Key decisions
- Nathanson v Minister for Home Affairs [2022] HCA 26
Administrative law
Judicial review
In Nathanson v Minister for Home Affairs [2022] HCA 26 (17 August 2022) the High Court was required to determine whether procedural unfairness by the Administrative Appeals Tribunal (‘AAT’), during the hearing of the appellant’s application for a review of a decision not to revoke the mandatory cancellation of his visa, involved jurisdictional error.
The appellant, Mr Nathanson, a citizen of New Zealand, arrived in Australia in 2010. In 2013, Mr Nathanson was granted a Class TY Subclass 444 Special Category Visa. But, in 2018, the Minister cancelled the visa pursuant to s 501(3A) of the Migration Act 1958 (Cth) (‘Migration Act’). The Minister was satisfied that Mr Nathanson did not pass the character test in s 501(6) of the Migration Act because Mr Nathanson was serving time in prison for, among other things, theft and aggravated assault. The circumstances of Mr Nathanson’s offending – which included an unprovoked attack on an elderly man and a high-speed car pursuit with police – were egregious.
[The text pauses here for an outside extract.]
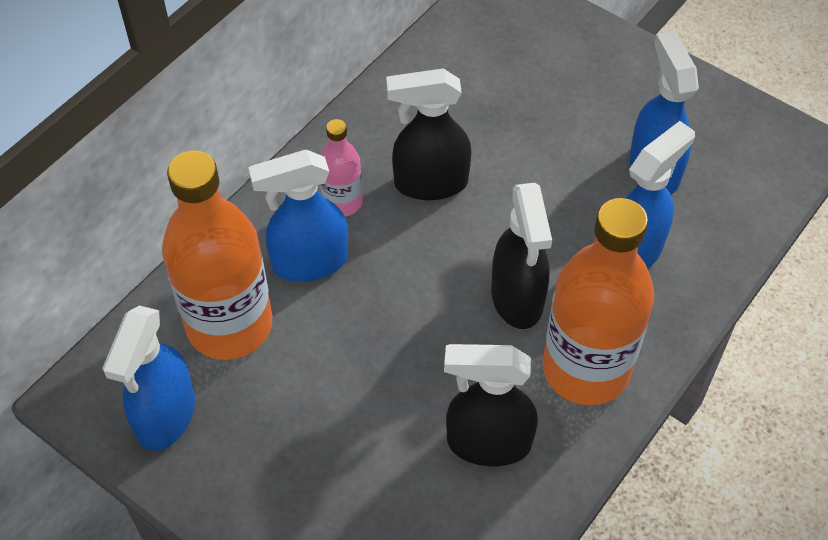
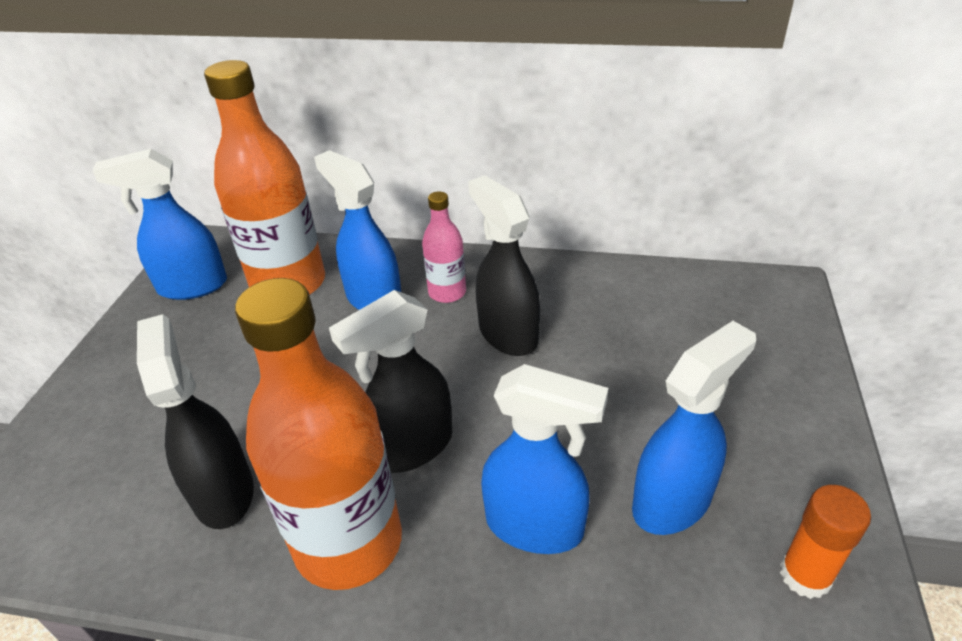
camera: 65 degrees right, 15 degrees down
none -> orange glue stick [780,485,871,599]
In 2019, the Minister decided not to revoke the mandatory cancellation of Mr Nathanson’s visa pursuant to s 501CA(4) of the Migration Act. In making that decision, the Minister was required to comply with a ministerial direction known as ‘Ministerial Direction 65’. Ministerial Direction 65 required the Minister to have regard to a range of considerations in exercising the relevant power. Relevantly, these considerations included crimes against vulnerable members of the community such as minors. By the time of the AAT hearing, Ministerial Direction 65 had been replaced by Ministerial Direction 79. The significant difference between the two directions is that the latter direction included the following consideration: ‘[t]he principle that crimes of a violent nature against women or children are viewed very seriously, regardless of the sentence imposed’.